Dr Connett is known internationally for his research and collation of information on the effects of fluoride, but the minister declared this research to be not supported by the evidence available in reputable scientific literature.
However, a perusal of just some of his sources, citations that appear to be peer-reviewed, scientifically published but perhaps not industry-funded, shows a different picture. He presents evidence on everything from the relationship between fluoridated water and increased bone (particularly hip) fractures (19 separate studies for that one) to the true extent of fluorosis in children and the possible association between fluoride and such things as reduced fertility, the increased uptake of aluminium into the brain and increased uptake of lead into children’s blood.

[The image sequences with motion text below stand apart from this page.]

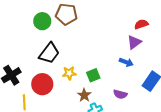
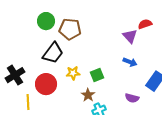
brown pentagon: (66, 14) -> (70, 29), moved
purple triangle: (134, 42) -> (130, 36), moved, turned -35
purple semicircle: (120, 94) -> (132, 98), moved

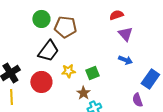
red semicircle: (145, 24) -> (116, 15), moved
purple semicircle: (132, 98) -> (137, 100), moved, turned 56
yellow line: (28, 102) -> (11, 97), moved

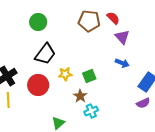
red semicircle: (116, 15) -> (113, 18), turned 64
brown pentagon: (65, 27) -> (89, 21), moved
purple semicircle: (137, 100) -> (143, 103), moved, turned -96

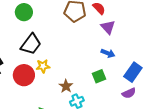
yellow star: (65, 74) -> (43, 66), moved
green square: (89, 76) -> (99, 76), moved

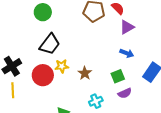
purple triangle: (108, 27) -> (127, 27), turned 42
brown star: (66, 86) -> (85, 73), moved
purple semicircle: (129, 93) -> (125, 93), moved

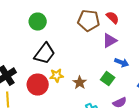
purple triangle: (127, 27) -> (110, 41), moved
green square: (118, 76) -> (108, 79), moved, turned -32

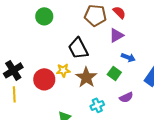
black trapezoid: (45, 54) -> (78, 48), moved, turned 115
brown star: (80, 83) -> (86, 77), size x1.5

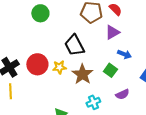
red circle: (44, 79) -> (37, 64), moved

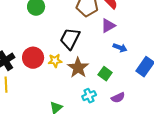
black trapezoid: (74, 45) -> (70, 39), turned 55
green square: (110, 70) -> (105, 74), moved
purple semicircle: (122, 94) -> (118, 98), moved

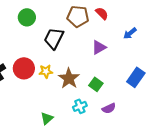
purple triangle: (108, 26) -> (99, 47), moved
black trapezoid: (70, 39) -> (54, 38), moved
blue arrow: (120, 48) -> (130, 33), moved, turned 120

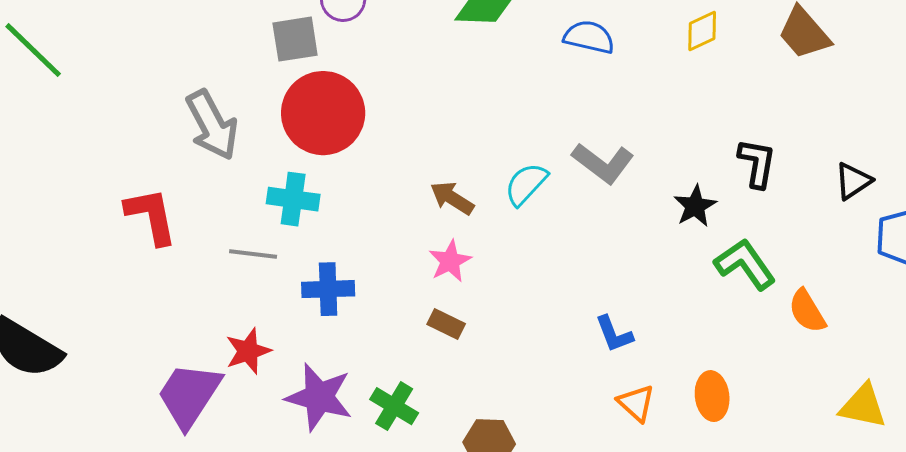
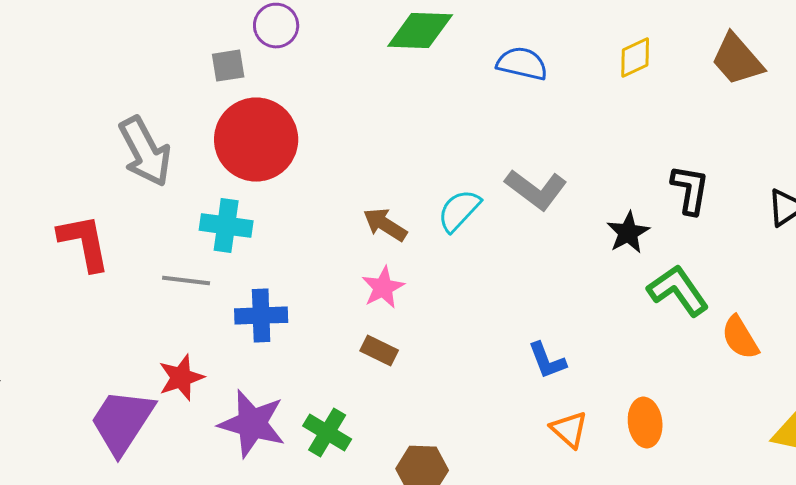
gray square: (295, 39) -> (228, 66), size x0.7

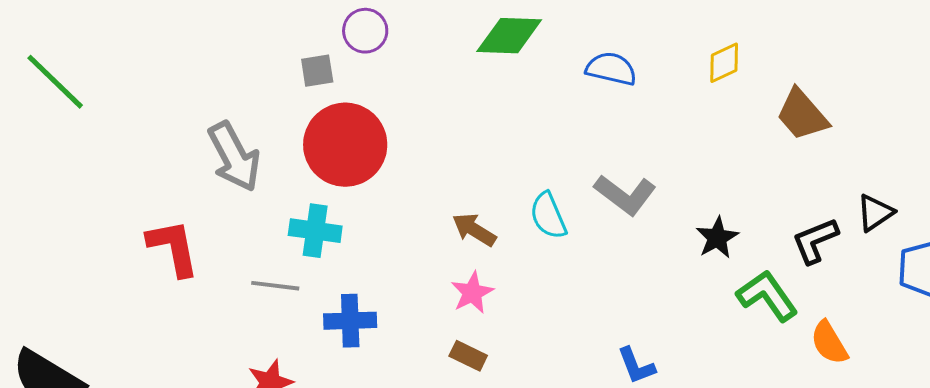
brown trapezoid: (737, 60) -> (802, 115), moved
black L-shape: (690, 190) -> (815, 241), moved, turned -122
cyan semicircle: (459, 211) -> (548, 216), turned -66

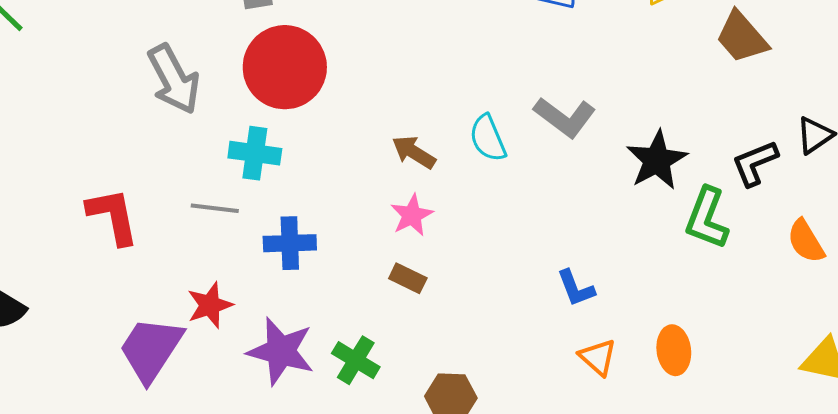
black star: (717, 238) -> (657, 160), size x1.4
red L-shape: (173, 248) -> (113, 216), moved
green L-shape: (767, 296) -> (707, 218), turned -124
orange semicircle: (829, 343) -> (806, 241), moved

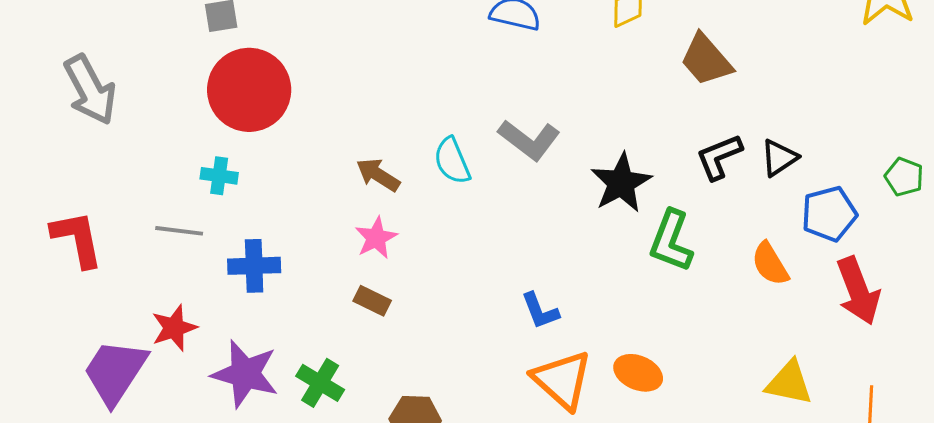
gray arrow: (174, 79) -> (90, 90), moved
cyan cross: (255, 153) -> (219, 176), size x0.7
black L-shape: (755, 163) -> (719, 157), moved
orange ellipse: (674, 350) -> (638, 373), turned -60
orange triangle: (598, 357) -> (562, 380), size x1.6

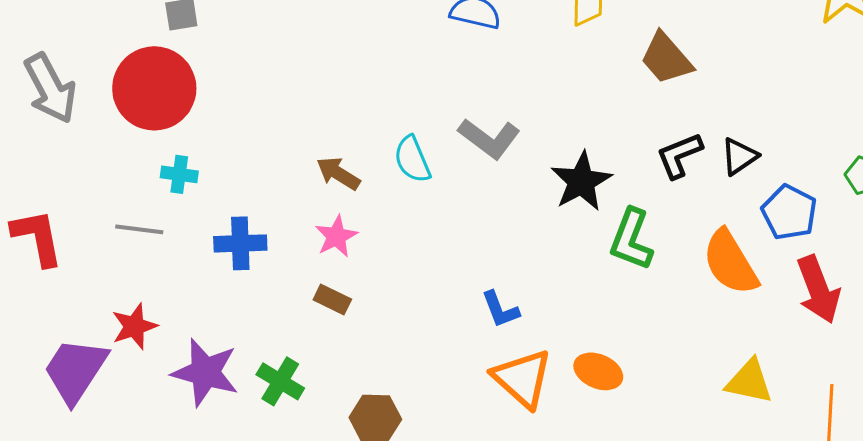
red circle: (249, 90) -> (154, 88), moved
blue pentagon: (829, 214) -> (789, 212), turned -30
orange semicircle: (770, 264) -> (730, 262), size x1.5
blue cross: (254, 266) -> (240, 243), moved

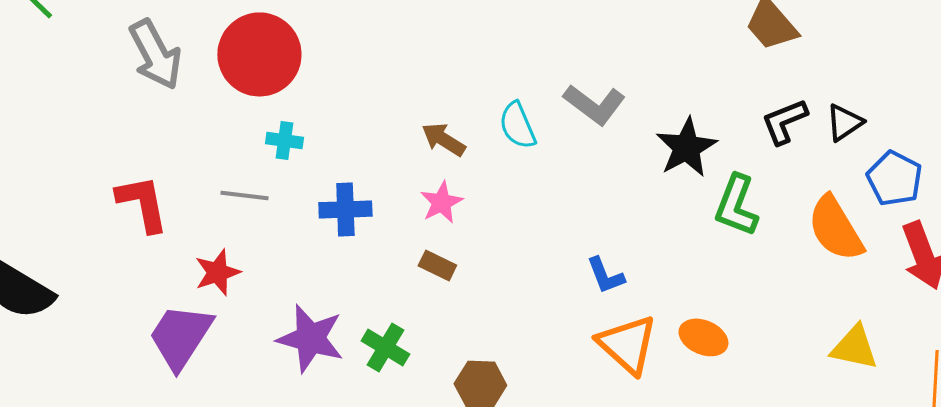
red star: (134, 326) -> (217, 272), moved

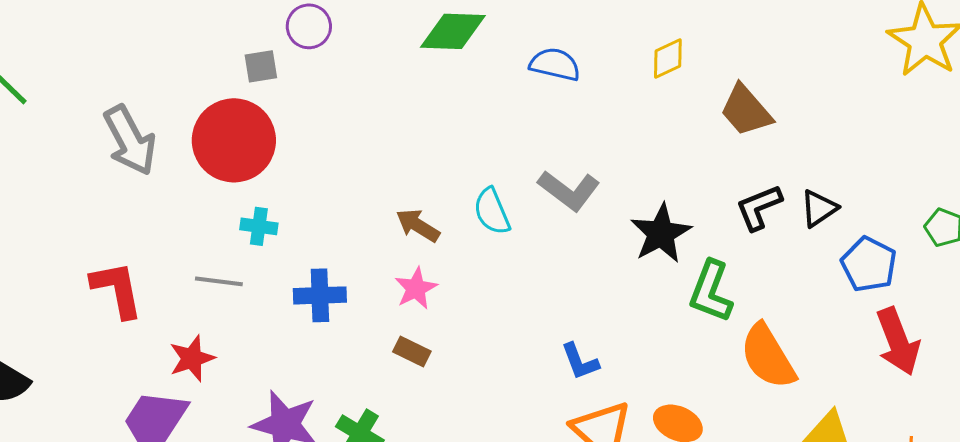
orange semicircle: (835, 228) -> (768, 356), moved

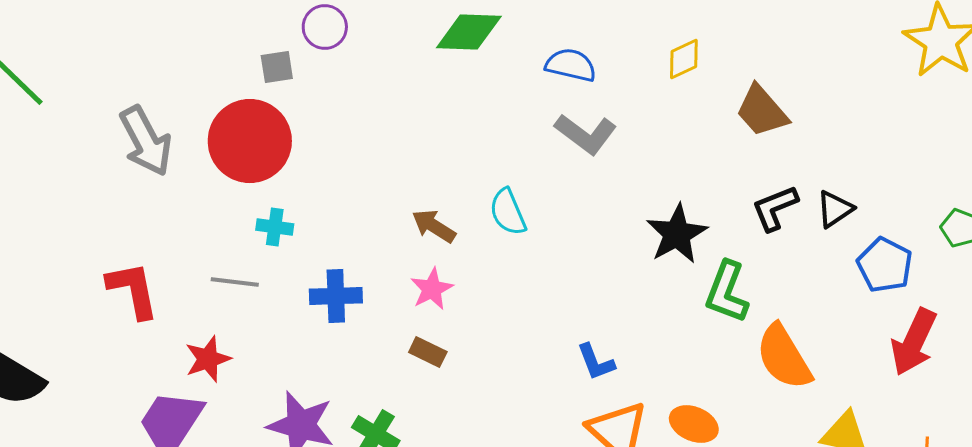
gray L-shape: (569, 190) -> (586, 134), moved
red arrow: (898, 341) -> (914, 342), turned 46

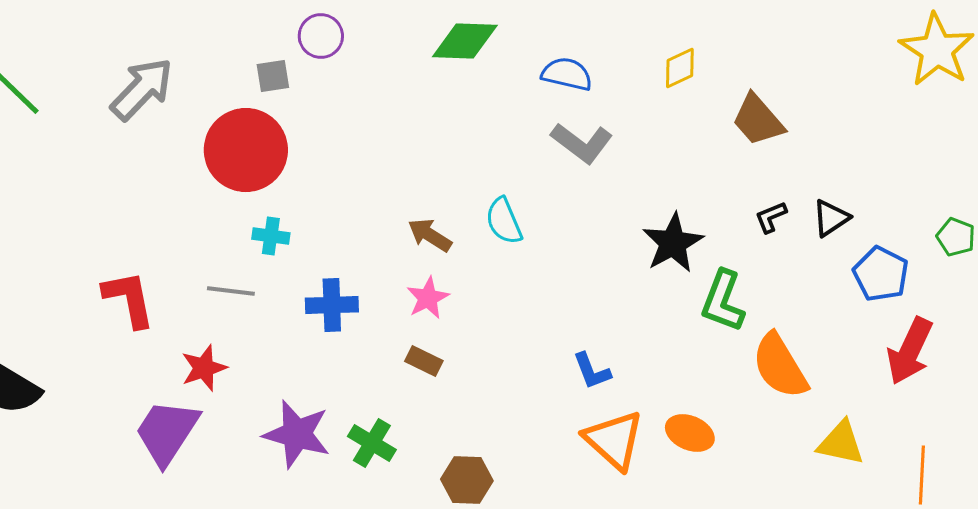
gray arrow: (146, 141) -> (142, 89), moved, turned -108
black L-shape: (775, 208) -> (771, 217), size x0.7

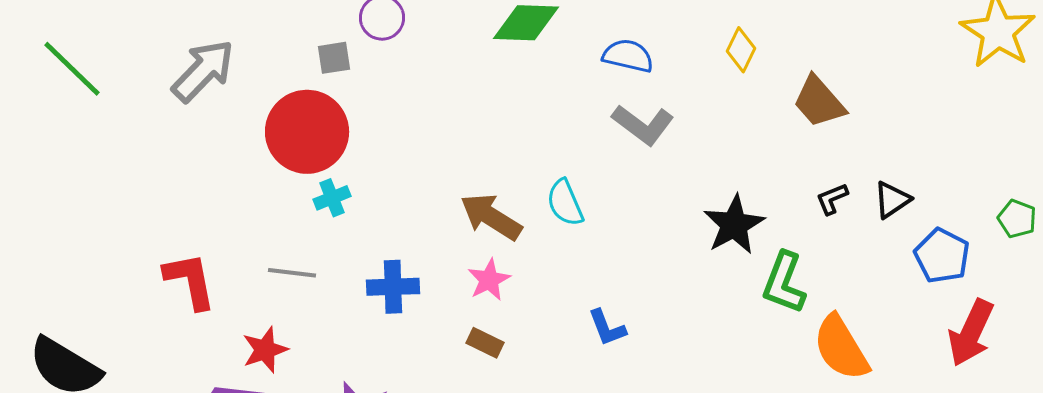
yellow diamond: (680, 68) -> (741, 50), turned -39
brown arrow: (430, 235) -> (491, 217), size x1.4
cyan cross: (271, 236) -> (332, 198), moved, turned -30
blue L-shape: (592, 371) -> (607, 328), moved

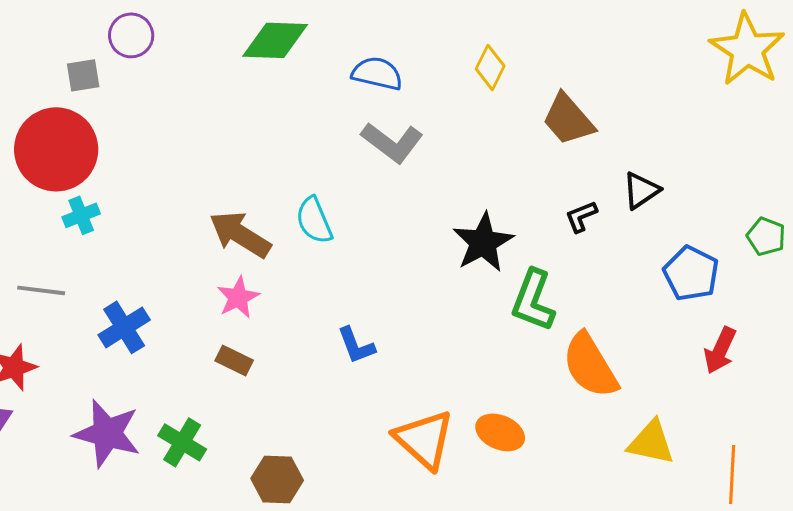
black triangle: (892, 200) -> (641, 190), moved
blue cross: (393, 287) -> (124, 327), moved, turned -30
red arrow: (971, 333) -> (720, 350), size x0.7

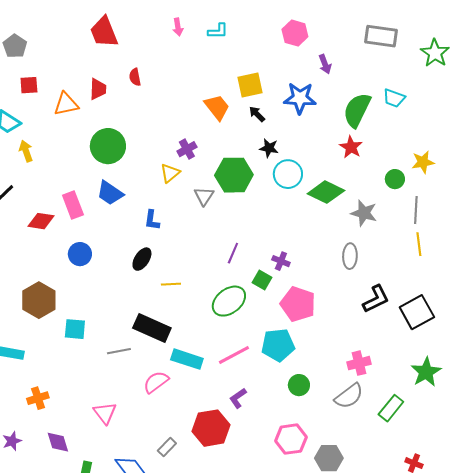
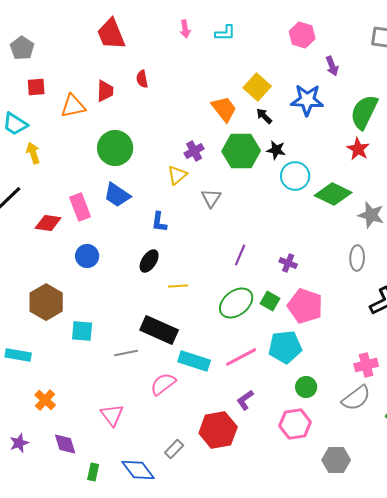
yellow square: (250, 85) -> (257, 87), turned -36
green hexagon: (234, 175) -> (241, 151), moved
green square: (262, 280) -> (270, 301), moved
orange cross: (38, 398) -> (45, 400), turned -30
pink hexagon: (291, 439) -> (295, 424), moved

The minister also does us a disservice when she says in her letter that more than 40 countries fluoridate their waters. What she fails to say is that only seven countries artificially fluoridate most of their drinking water. The rest have either stopped recently or fluoridate only one city.
Perhaps if the ministry had consented to send a representative to the 25th conference of the International Society of Fluoride Research in January, it might have gained more up-to-date information. The Dunedin conference hosted numerous international fluoride experts.
It’s difficult to imagine any reason for the ministry’s failure to take advantage of the latest research on their doorstep, particularly given that a new fluoride promotion campaign is about to start.
The ministry is, of course, likely to come back with a vigorous defence of its endorsement of fluoride. But perhaps when you’re reading their fulsome PR it may be pertinent to consider that fluoride seems to have failed to prevent caries. And that its promise of an all-inclusive dental Band-aid has gone hand in hand with the virtual dismantling of the child dental health system.
Combine these with the Environmental Protection Agency’s new concerns about toxicity and the simple fact that mass medication via our water violates the cornerstone of medical ethics – the right of the patient to informed consent – and you begin to wonder if fluoridation will be this country’s next failed experiment.